The spacecraft probably only has enough fuel left for a few months, Nasa says. Once that happens, its mission will come to an end and contact will be lost.

It is far from the first time that the Kepler mission has run into trouble – it has spent all of its time being blasted with cosmic rays, and its primary mission had to come to an end in 2013 when one of its mechanisms broke. But it has struggled through those difficulties, continuing to look around the sky and find evidence of planets many lightyears away that might be second Earths.

That hardiness has led scientists to hope that the telescope can continue on for longer than the few months it is expected to have left. But however much it is able to eke out those last bits of fuel, the mission will have to come an end once it runs out.

When that happens, there will be no fuel left for Nasa to use to aim the spacecraft back at Earth, so that it can send it back to us.

In the remaining time, Nasa will continue to use the telescope to look around the sky and collect scientific data to analyse on Earth. Nasa is committed to keep doing that as long as it has the fuel to allow the data to be sent back, it said.

Sometimes, Nasa has to save enough fuel for one last mission – usually one that sees it destroy itself. Doing so ensures that the equipment doesn't get in the way once it has been lost, as in the case of Cassini, which was plunged into Saturn's atmosphere and destroyed to avoid it crashing into one of the planet's moons and filling it with any life it was accidentally carrying.

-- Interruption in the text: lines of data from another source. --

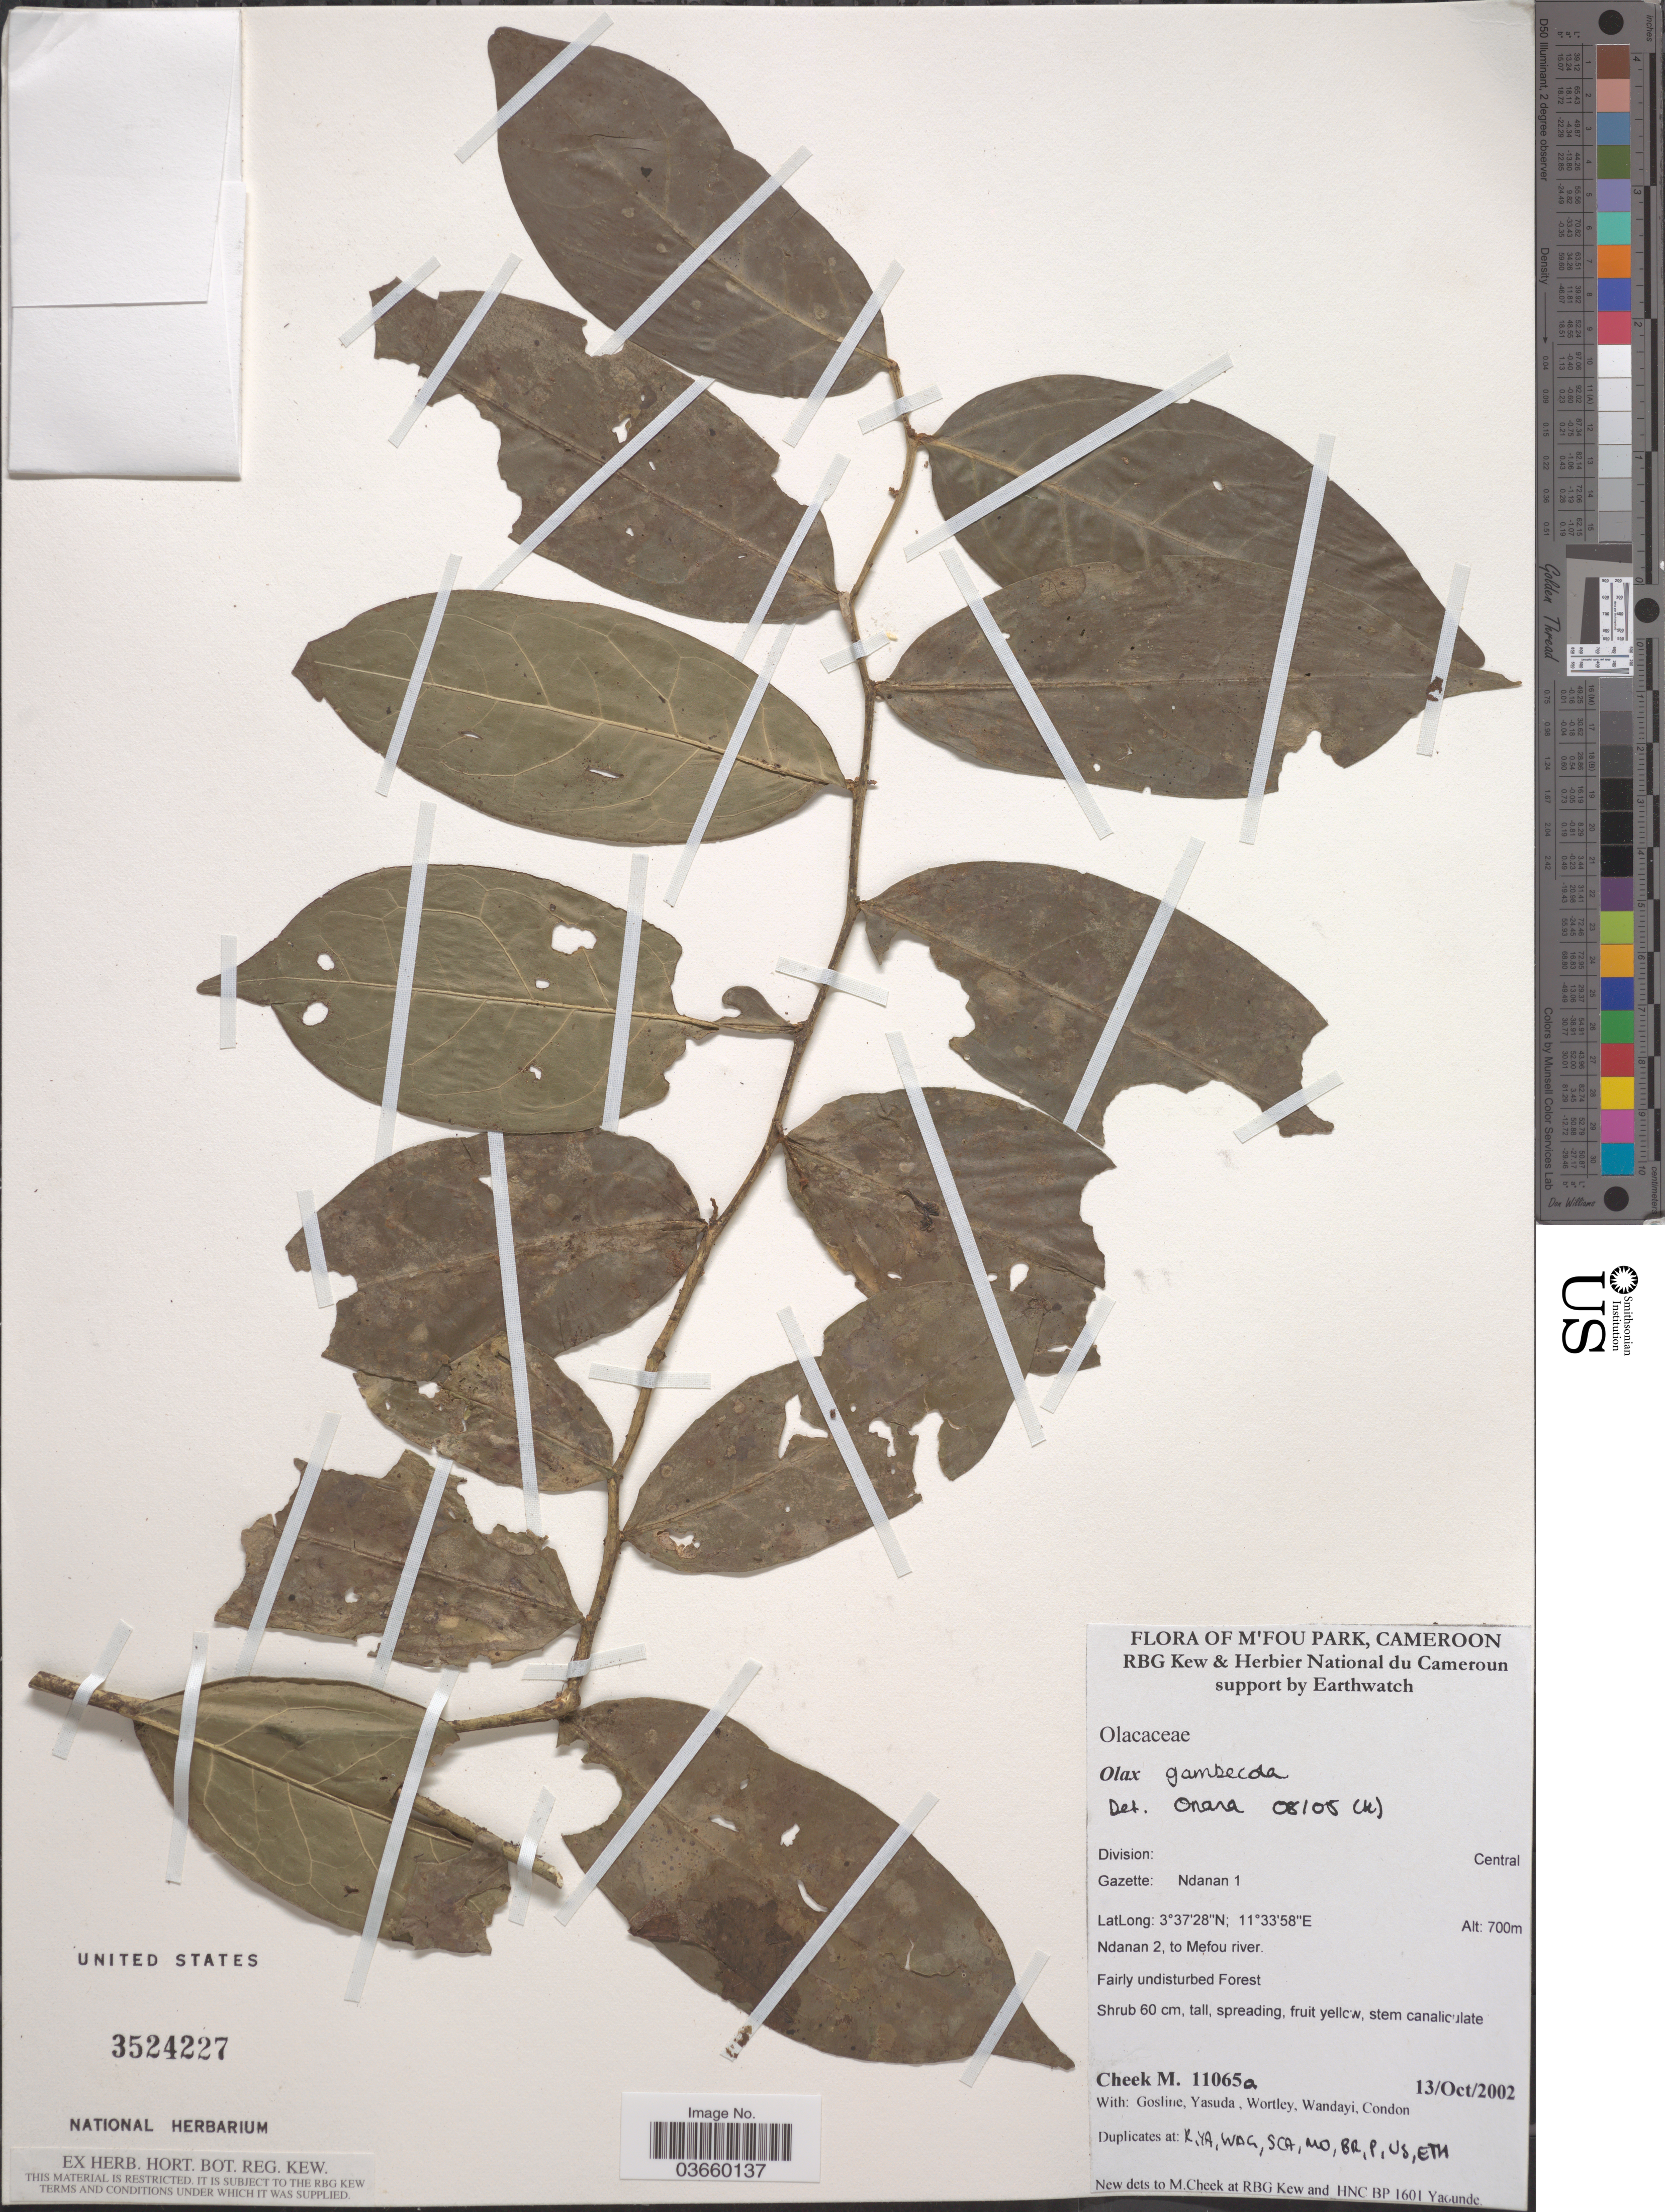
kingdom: Plantae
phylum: Tracheophyta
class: Magnoliopsida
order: Santalales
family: Olacaceae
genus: Olax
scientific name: Olax gambecola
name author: Baill.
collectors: M. Cheek, -. Gosline, -. Yasuda, Wortley & et al.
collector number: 11065a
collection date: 2002-10-13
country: Cameroon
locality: M'fou Park. Division: Central. Gazette: Ndanan 1. Ndanan 2, to Mefou river.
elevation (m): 700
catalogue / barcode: US 3524227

But that won't be necessary this time around, since the Kepler space telescope is floating mostly on its own in space, tracking Earth's orbit around 95 million miles away.

Just as Kepler's time comes to an end, Nasa will be launching the Transiting Exoplanet Survey Satellite (TESS) will be launching on April 16 from Cape Canaveral, Florida. That will do a similar job but will be able to see even more: scanning nearly the entire sky to look for the same exoplanets that have been spotted by the Kepler craft.